[Stored entries]
** START **
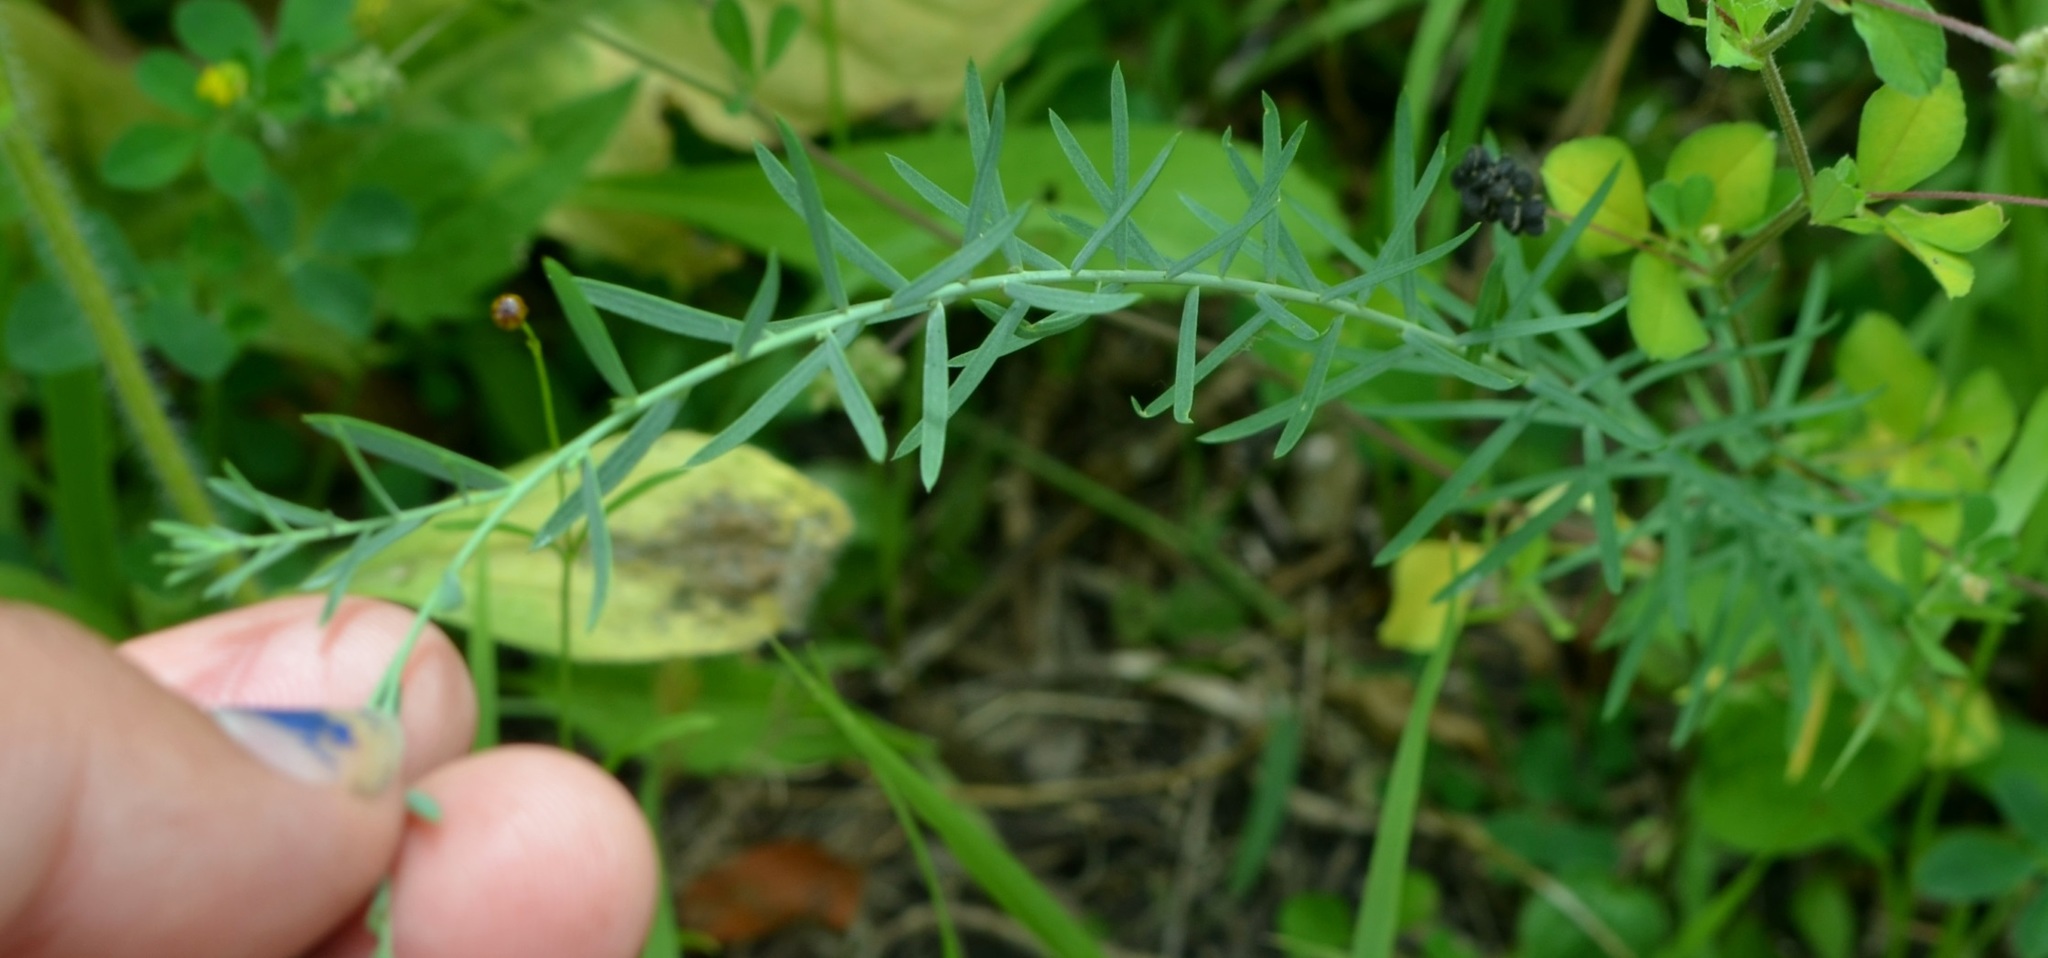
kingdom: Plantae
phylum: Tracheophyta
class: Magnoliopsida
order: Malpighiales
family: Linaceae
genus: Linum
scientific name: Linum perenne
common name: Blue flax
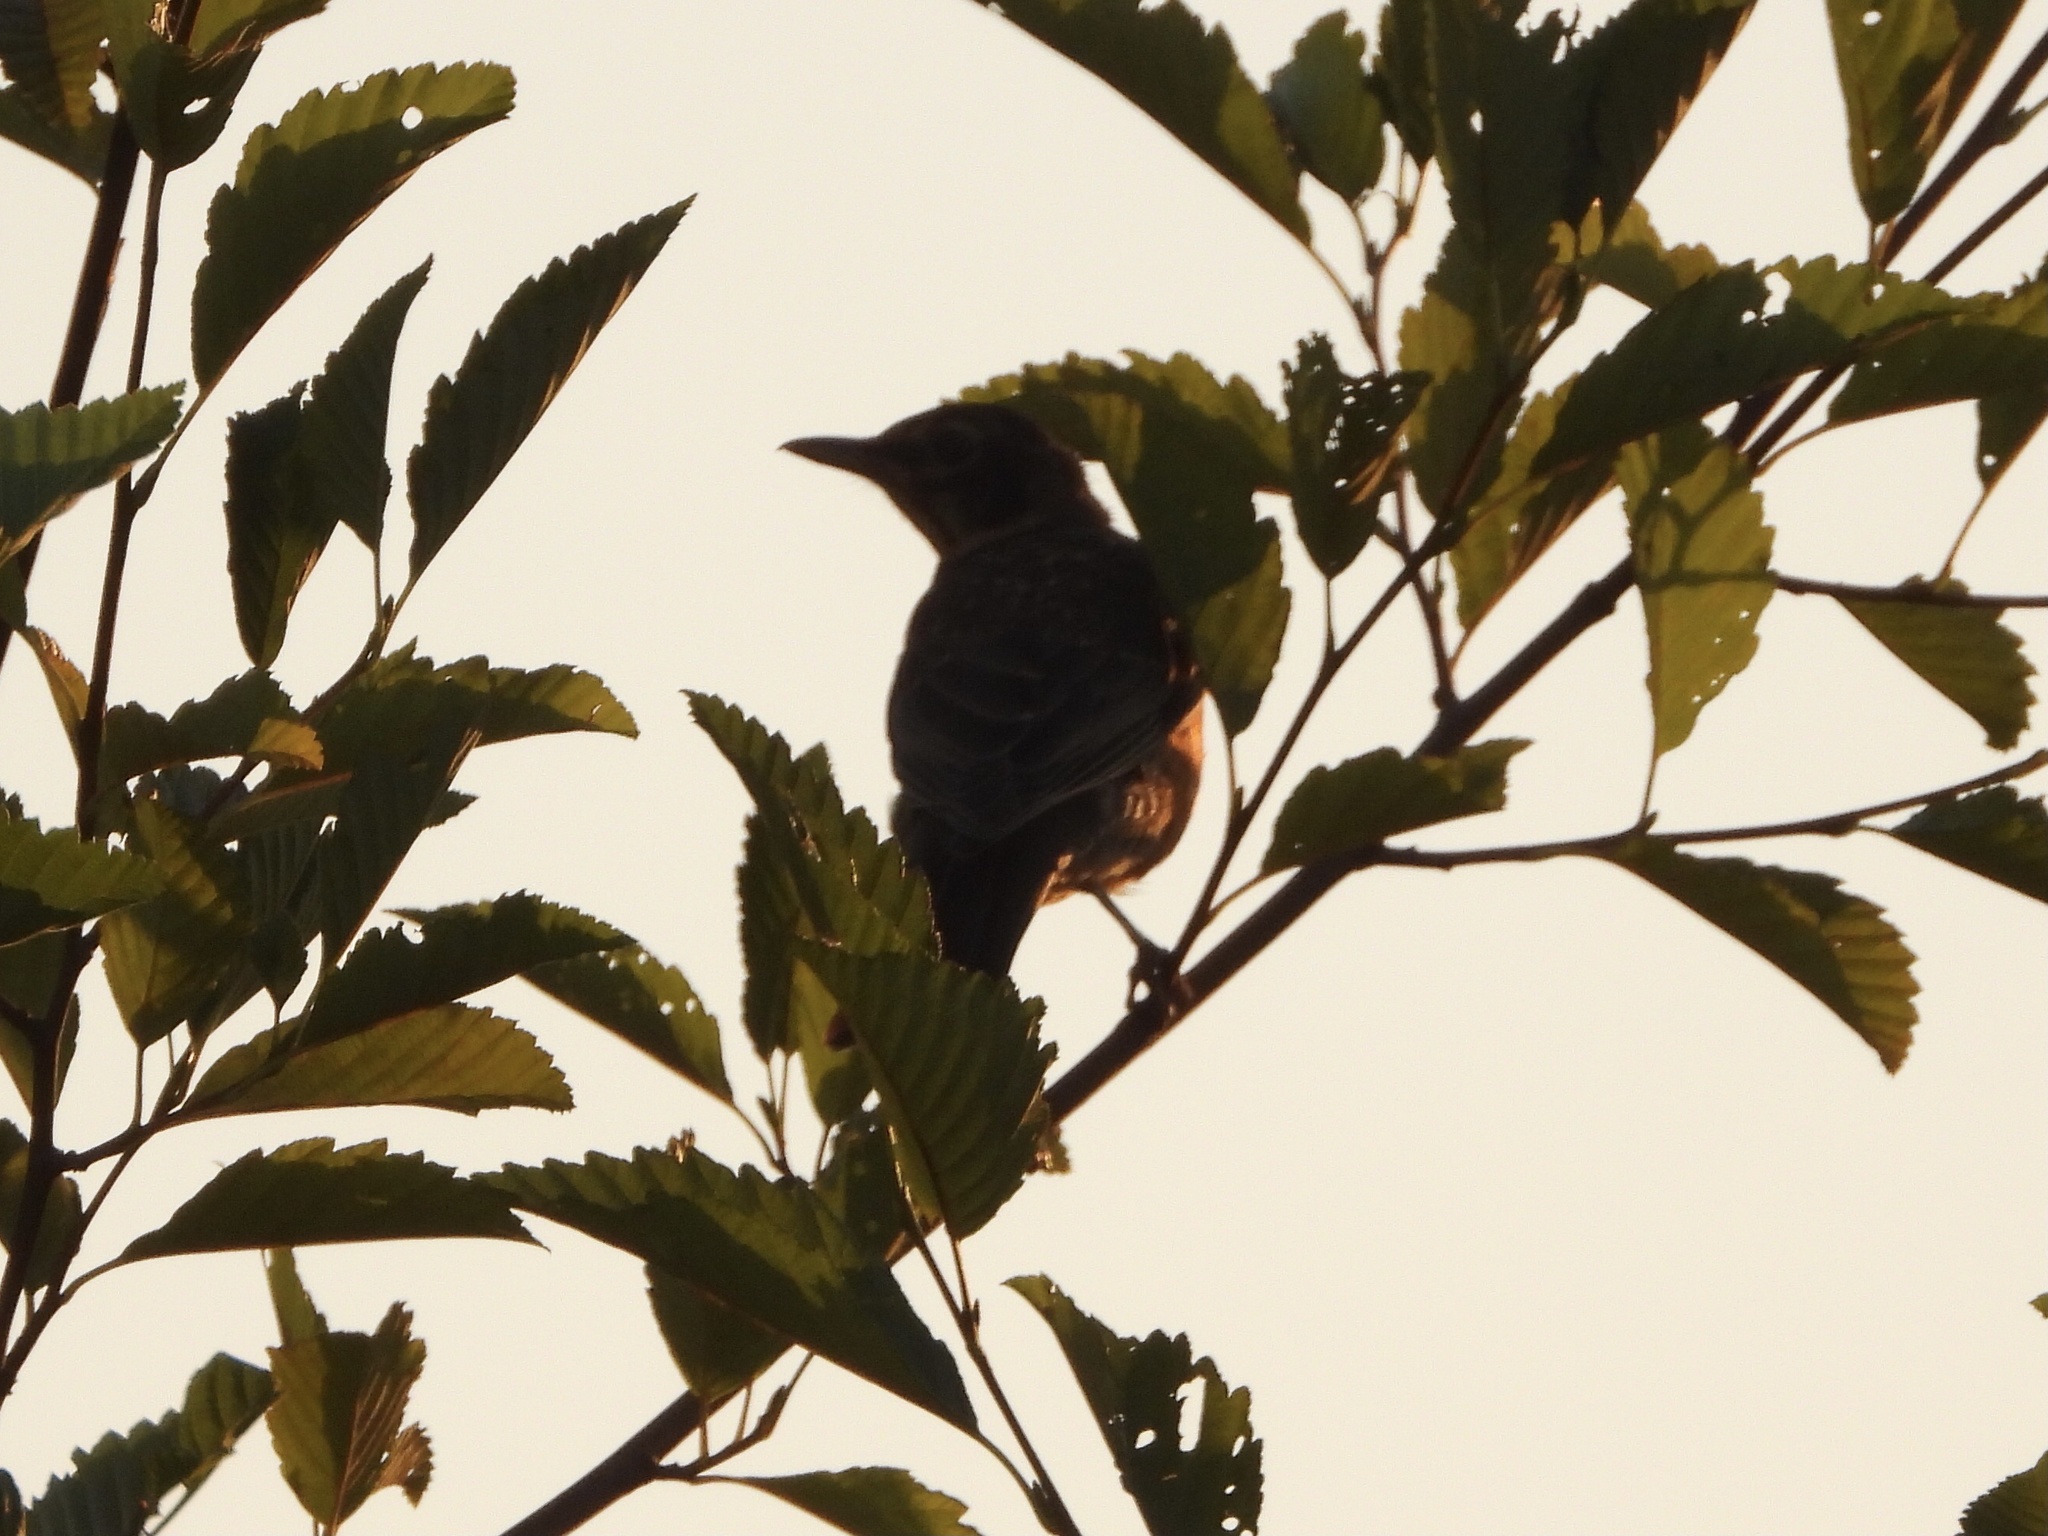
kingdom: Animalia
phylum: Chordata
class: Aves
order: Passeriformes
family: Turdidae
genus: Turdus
** END **
• [Exercise aim]: Rewrite every line of these rows, changing each "phylum" to "division" and keeping all else the same. Leave out the picture lines.

• [Response to this task]:
kingdom: Plantae
division: Tracheophyta
class: Magnoliopsida
order: Malpighiales
family: Linaceae
genus: Linum
scientific name: Linum perenne
common name: Blue flax
kingdom: Animalia
division: Chordata
class: Aves
order: Passeriformes
family: Turdidae
genus: Turdus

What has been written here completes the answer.